▶ [DIRECTIONS]: Your reply should reproduce each entry exactly and contain no pictures.

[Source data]
● ● ● ●

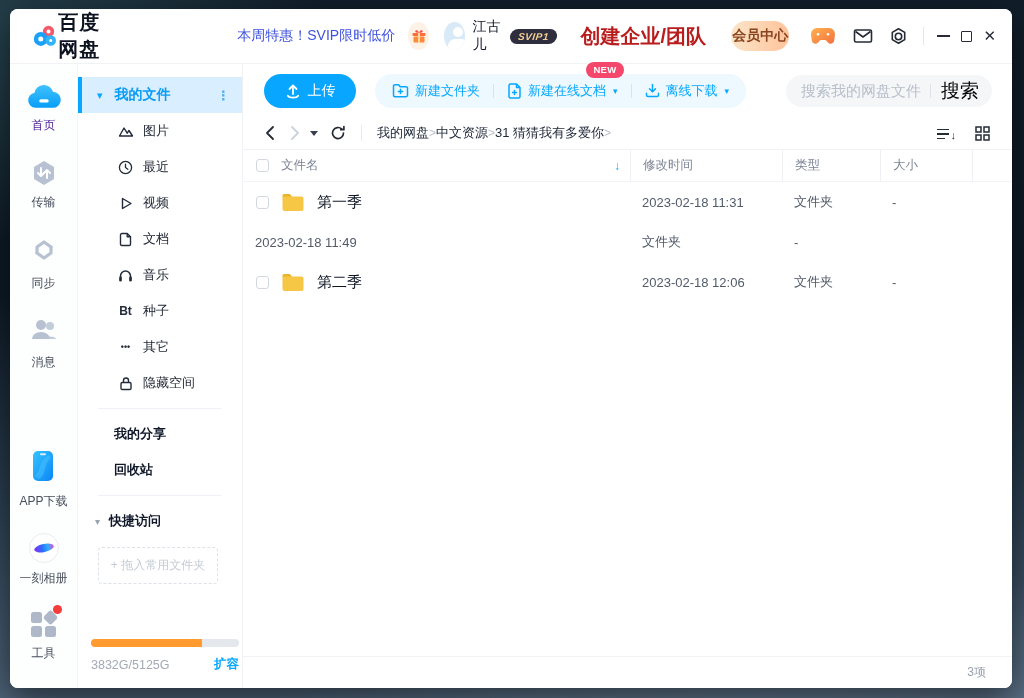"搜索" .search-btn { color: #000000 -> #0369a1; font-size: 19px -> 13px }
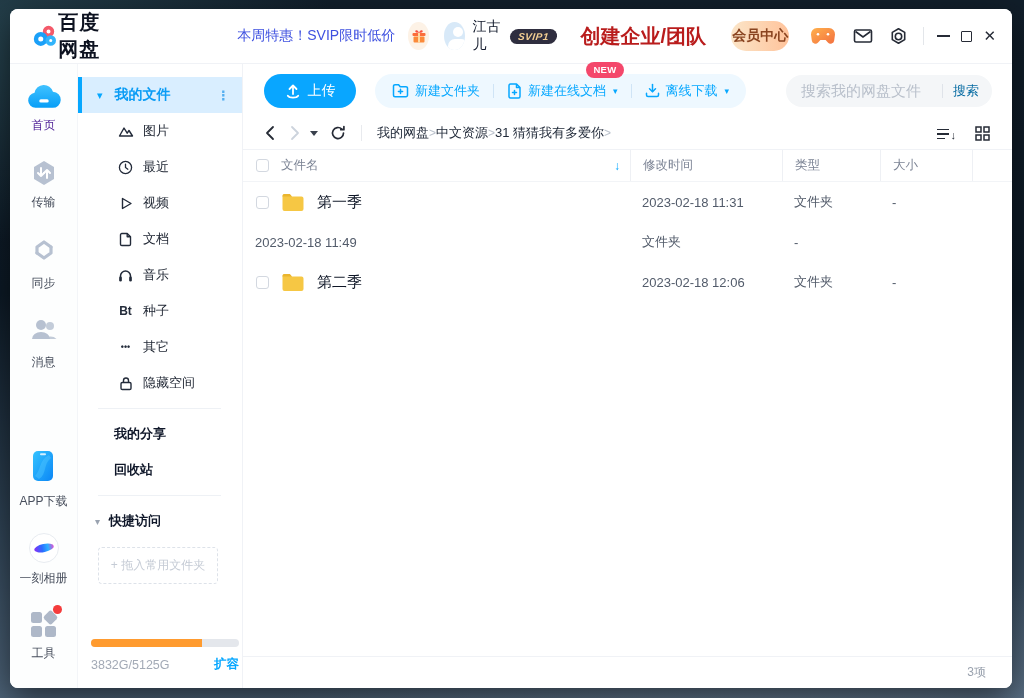"首页" .rail-item.active .lbl { color: #4c1d95 -> #c2410c; font-weight: normal -> bold }
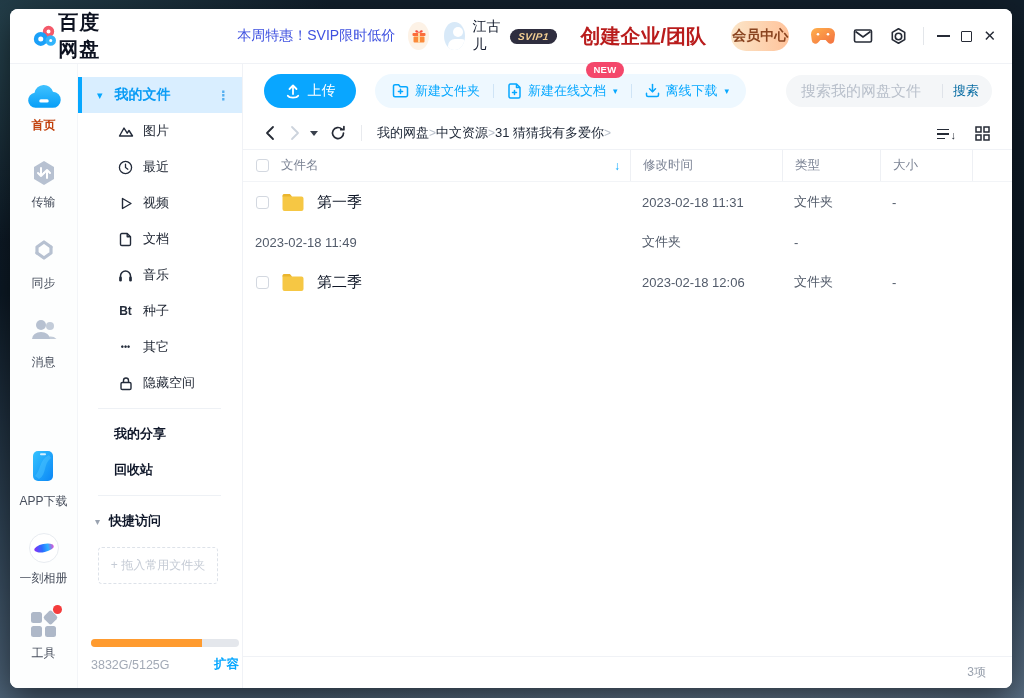"第三季" div.row-name { html: none -> <div> <span></span> <svg> <path></path> <path></path> </svg> <span>第三季</span> </div> }
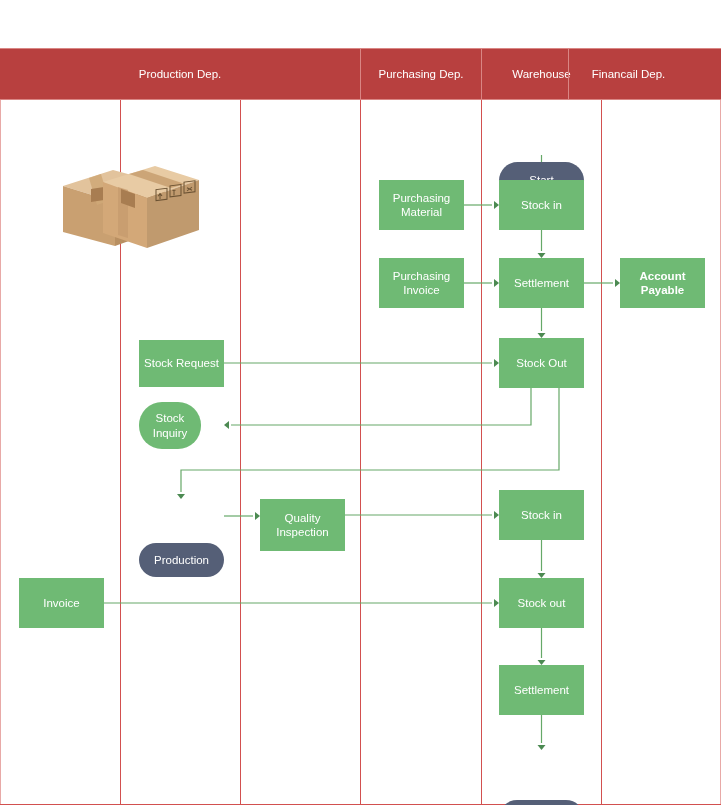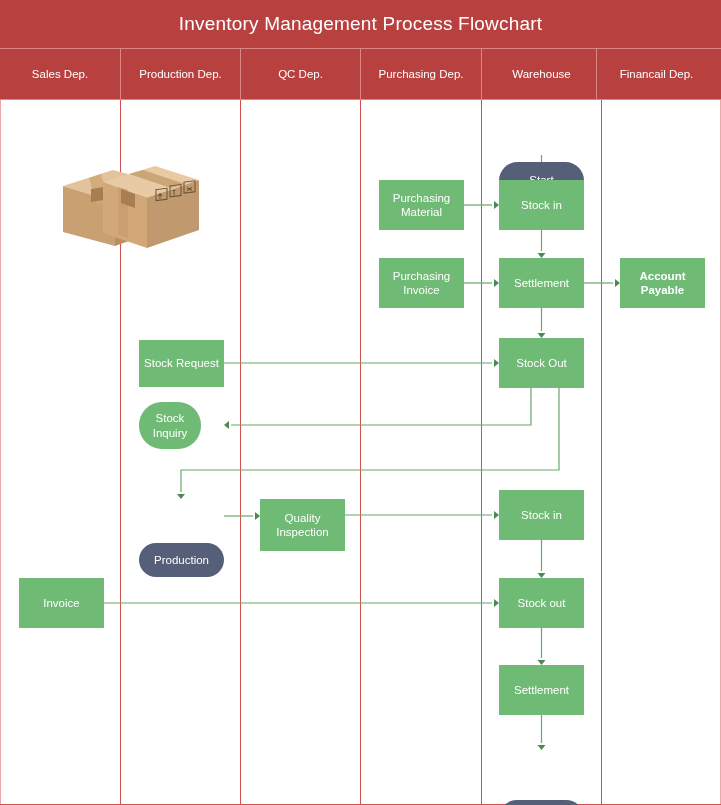"Inventory Management Process Flowchart" div.title-band { html: <div> <div>Inventory Management Process Flowchart</div> </div> -> none }
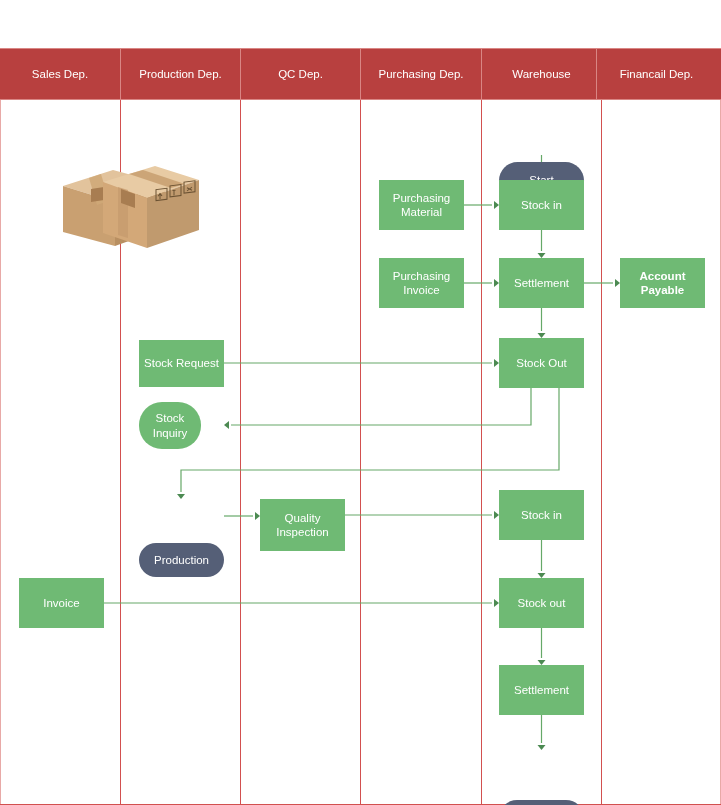"Sales Dep." div.lane-header { html: <div> <span>Sales Dep.</span> </div> -> none }
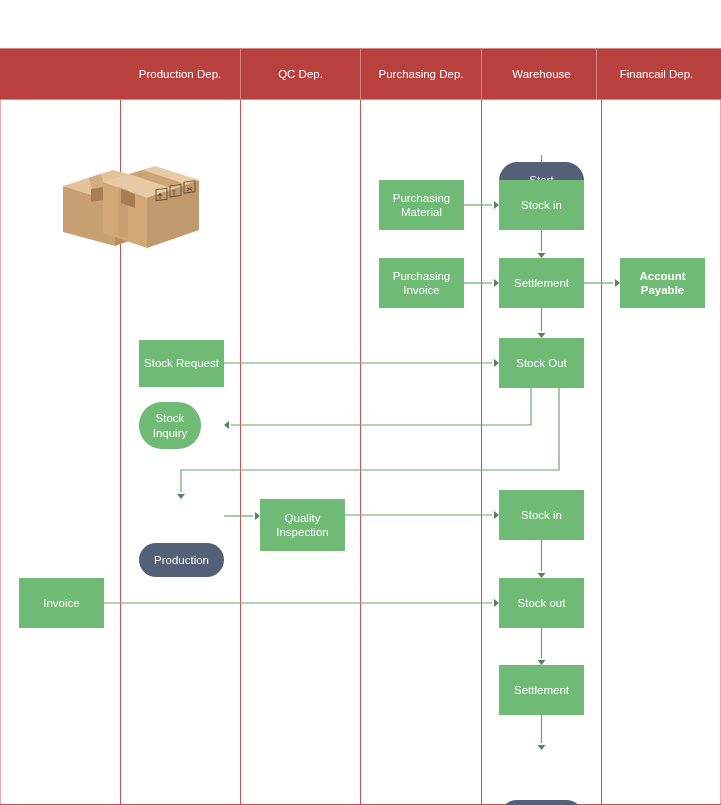"QC Dep." div.lane-header { html: <div> <span>QC Dep.</span> </div> -> none }
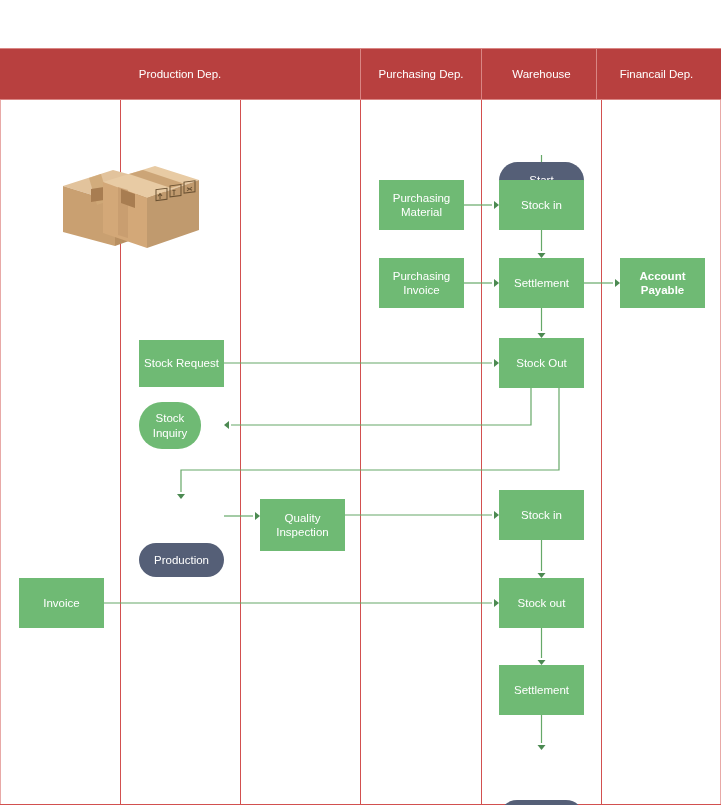"Financail Dep." div.lane-header { margin-left: 28px -> none }
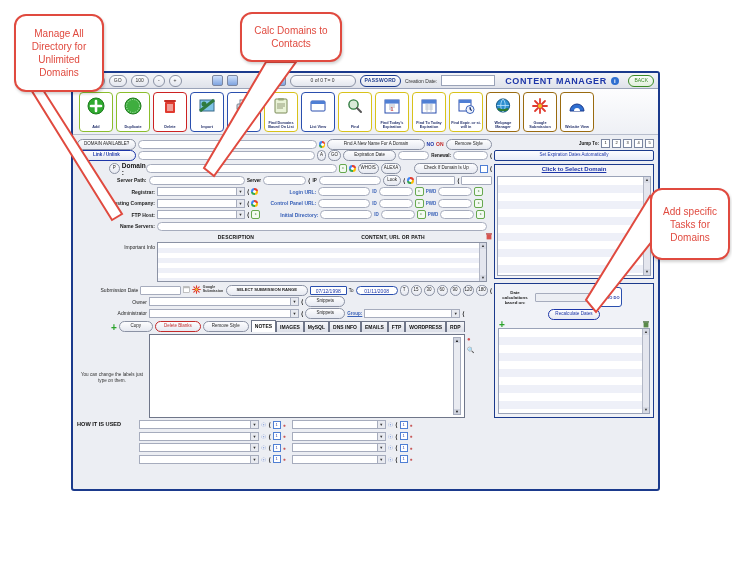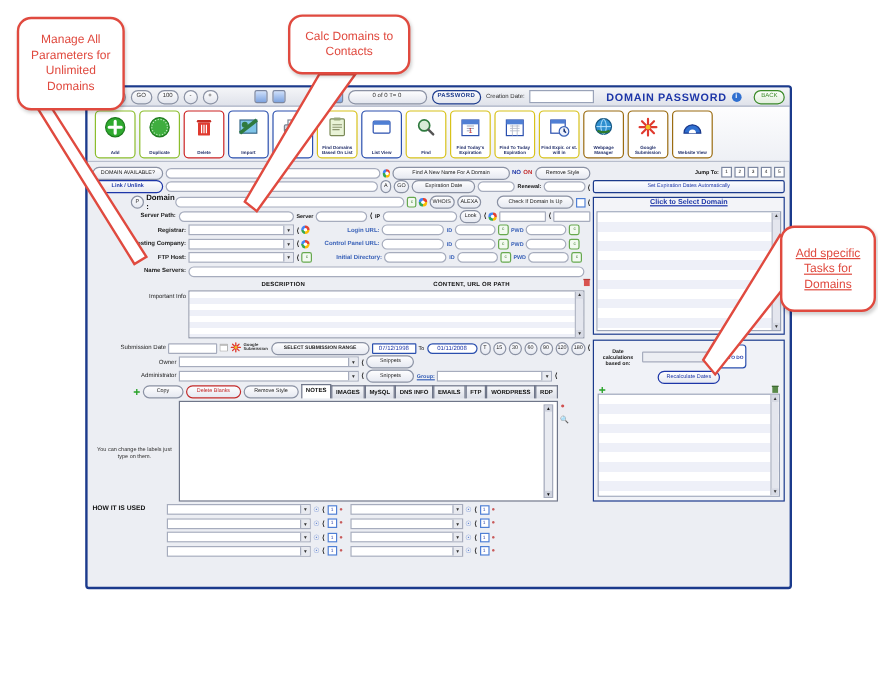"Manage All Parameters for Unlimited" div.callout { text: Parameters -> Directory }
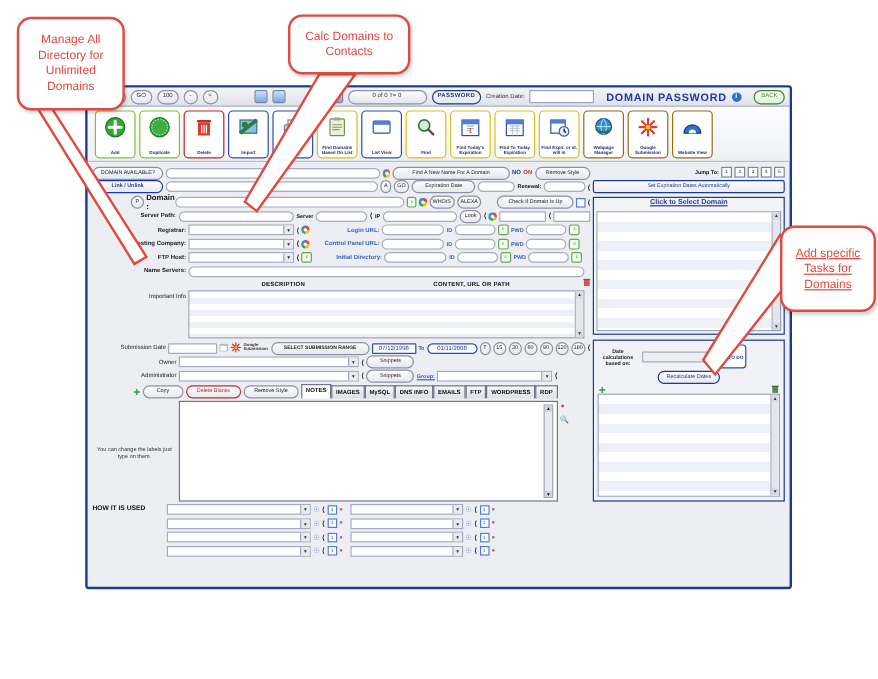"DOMAIN PASSWORD" div.apptitle { text: DOMAIN PASSWORD -> CONTENT MANAGER }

● ● ● ●

▶ [EXERCISE SOLUTION]:
"搜索" .search-btn { color: #000000 -> #0369a1; font-size: 19px -> 13px }
"首页" .rail-item.active .lbl { color: #4c1d95 -> #c2410c; font-weight: normal -> bold }
"第三季" div.row-name { html: none -> <div> <span></span> <svg> <path></path> <path></path> </svg> <span>第三季</span> </div> }
"Inventory Management Process Flowchart" div.title-band { html: <div> <div>Inventory Management Process Flowchart</div> </div> -> none }
"Sales Dep." div.lane-header { html: <div> <span>Sales Dep.</span> </div> -> none }
"QC Dep." div.lane-header { html: <div> <span>QC Dep.</span> </div> -> none }
"Financail Dep." div.lane-header { margin-left: 28px -> none }
"Manage All Parameters for Unlimited" div.callout { text: Parameters -> Directory }
"DOMAIN PASSWORD" div.apptitle { text: DOMAIN PASSWORD -> CONTENT MANAGER }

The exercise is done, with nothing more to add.